Patronus AI, a startup founded in 2023 by former Meta AI researchers Anand Kannappan and Rebecca Qian, has announced a $50 million Series B funding round led by Greenfield Partners, with participation from Notable Capital, Lightspeed, Datadog, and Samsung. The financing brings the company’s total funding to $70 million. Patronus, based in San Francisco, is focused on building simulated digital environments designed to test how AI agents perform across complex tasks.

The company is targeting a growing challenge in artificial intelligence as agents move beyond answering prompts and begin handling multi-step assignments such as booking travel or conducting financial analysis. Patronus argues that strong benchmark scores alone do not show whether an AI system can carry out real-world work correctly. Its approach uses what it calls digital world models, which replicate websites and internal systems so agents can be evaluated after training through reinforcement learning, a process that rewards successful outcomes and penalizes mistakes.

Supporters of the company’s approach say those simulations are becoming increasingly important as AI developers seek to measure behavior in unpredictable situations. Glenn Solomon, a managing director at Notable Capital, said virtually every frontier AI lab and many emerging startups are customers, and described demand for the environments as extremely strong. He also said Patronus’ tools are effective at identifying shortcuts taken by agents that may allow them to appear successful without actually completing tasks properly. The company said its revenue has grown 15-fold over the past year.

Patronus compares its testing method to the use of synthetic environments in autonomous vehicle development, where rare but important hazards can be modeled before systems are deployed in the real world. Kannappan said the company is currently focused on verifiable areas including software engineering and finance, but intends to expand into harder-to-verify domains over time. He said the broader aim is to create environments where agents can operate over much longer time horizons, potentially running for hours, days, or weeks.

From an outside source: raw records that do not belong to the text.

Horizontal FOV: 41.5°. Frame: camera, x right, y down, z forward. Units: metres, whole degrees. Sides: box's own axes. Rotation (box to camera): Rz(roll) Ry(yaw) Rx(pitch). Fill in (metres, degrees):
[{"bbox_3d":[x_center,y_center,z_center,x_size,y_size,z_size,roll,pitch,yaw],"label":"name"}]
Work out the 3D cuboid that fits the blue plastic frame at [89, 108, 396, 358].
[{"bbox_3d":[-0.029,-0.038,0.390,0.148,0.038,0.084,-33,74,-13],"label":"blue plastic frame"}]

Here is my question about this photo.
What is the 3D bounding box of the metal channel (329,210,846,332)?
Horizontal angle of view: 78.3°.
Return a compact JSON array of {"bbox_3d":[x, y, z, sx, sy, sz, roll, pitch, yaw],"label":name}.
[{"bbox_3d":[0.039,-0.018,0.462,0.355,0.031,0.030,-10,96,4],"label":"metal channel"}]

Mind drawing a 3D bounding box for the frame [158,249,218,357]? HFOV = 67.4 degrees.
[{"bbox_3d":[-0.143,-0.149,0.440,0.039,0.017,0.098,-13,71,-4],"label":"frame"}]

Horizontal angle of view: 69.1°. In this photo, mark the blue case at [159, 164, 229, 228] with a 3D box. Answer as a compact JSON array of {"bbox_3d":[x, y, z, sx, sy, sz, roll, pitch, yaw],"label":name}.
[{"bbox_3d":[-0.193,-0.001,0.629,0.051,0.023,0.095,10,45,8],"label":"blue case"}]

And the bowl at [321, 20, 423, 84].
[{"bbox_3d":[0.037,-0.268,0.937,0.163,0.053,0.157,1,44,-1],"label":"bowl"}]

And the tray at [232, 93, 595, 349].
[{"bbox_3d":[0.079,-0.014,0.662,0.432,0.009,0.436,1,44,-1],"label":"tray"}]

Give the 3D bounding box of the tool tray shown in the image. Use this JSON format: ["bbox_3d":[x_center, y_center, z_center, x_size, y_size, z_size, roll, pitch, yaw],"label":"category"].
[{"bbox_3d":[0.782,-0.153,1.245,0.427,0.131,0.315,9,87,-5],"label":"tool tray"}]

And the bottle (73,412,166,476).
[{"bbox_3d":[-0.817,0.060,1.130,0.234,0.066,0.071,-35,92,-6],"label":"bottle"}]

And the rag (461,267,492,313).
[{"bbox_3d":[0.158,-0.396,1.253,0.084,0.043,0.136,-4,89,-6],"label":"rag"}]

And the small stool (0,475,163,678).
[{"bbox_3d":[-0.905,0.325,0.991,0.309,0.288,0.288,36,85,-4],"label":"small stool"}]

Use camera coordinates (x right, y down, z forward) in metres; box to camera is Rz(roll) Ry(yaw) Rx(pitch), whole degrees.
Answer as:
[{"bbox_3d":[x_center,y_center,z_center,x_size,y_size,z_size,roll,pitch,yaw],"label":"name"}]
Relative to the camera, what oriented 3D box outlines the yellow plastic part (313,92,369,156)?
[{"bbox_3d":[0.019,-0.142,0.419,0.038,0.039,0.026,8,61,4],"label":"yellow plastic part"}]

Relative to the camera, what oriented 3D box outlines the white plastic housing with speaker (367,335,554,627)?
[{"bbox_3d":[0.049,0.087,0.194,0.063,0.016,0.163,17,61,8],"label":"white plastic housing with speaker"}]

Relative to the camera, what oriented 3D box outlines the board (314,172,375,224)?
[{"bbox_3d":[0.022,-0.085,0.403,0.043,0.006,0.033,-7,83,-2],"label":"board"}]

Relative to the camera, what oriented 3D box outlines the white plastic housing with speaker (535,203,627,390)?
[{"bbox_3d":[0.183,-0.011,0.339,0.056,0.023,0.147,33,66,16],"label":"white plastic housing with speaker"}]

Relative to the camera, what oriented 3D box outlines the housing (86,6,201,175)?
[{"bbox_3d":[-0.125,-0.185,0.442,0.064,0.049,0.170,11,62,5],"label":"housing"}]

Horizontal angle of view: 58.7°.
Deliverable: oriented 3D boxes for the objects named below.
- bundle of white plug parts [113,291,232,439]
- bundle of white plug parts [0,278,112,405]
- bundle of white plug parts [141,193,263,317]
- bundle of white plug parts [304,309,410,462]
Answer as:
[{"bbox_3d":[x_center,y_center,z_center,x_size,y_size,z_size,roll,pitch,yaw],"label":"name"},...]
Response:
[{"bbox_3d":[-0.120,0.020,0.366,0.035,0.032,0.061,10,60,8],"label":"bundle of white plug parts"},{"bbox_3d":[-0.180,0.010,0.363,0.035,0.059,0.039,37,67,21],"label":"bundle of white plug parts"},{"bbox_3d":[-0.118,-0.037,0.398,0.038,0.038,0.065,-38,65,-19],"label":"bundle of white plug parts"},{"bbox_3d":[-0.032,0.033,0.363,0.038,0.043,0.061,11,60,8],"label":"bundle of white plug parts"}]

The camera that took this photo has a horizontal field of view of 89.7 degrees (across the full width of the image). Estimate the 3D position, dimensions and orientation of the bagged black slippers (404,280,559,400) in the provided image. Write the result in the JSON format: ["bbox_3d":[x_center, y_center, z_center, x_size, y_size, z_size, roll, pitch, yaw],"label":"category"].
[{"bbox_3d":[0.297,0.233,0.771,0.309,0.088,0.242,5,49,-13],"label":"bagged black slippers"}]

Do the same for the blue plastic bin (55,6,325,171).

The startup says its main competition comes from in-house evaluation teams built by AI labs themselves. It also distinguishes its work from human-data firms such as Mercor and Surge, which assist model makers with reinforcement learning. Patronus says its system instead evaluates agent behavior without human involvement, positioning its platform as an automated way to test whether AI agents can perform reliably before being trusted with more consequential tasks.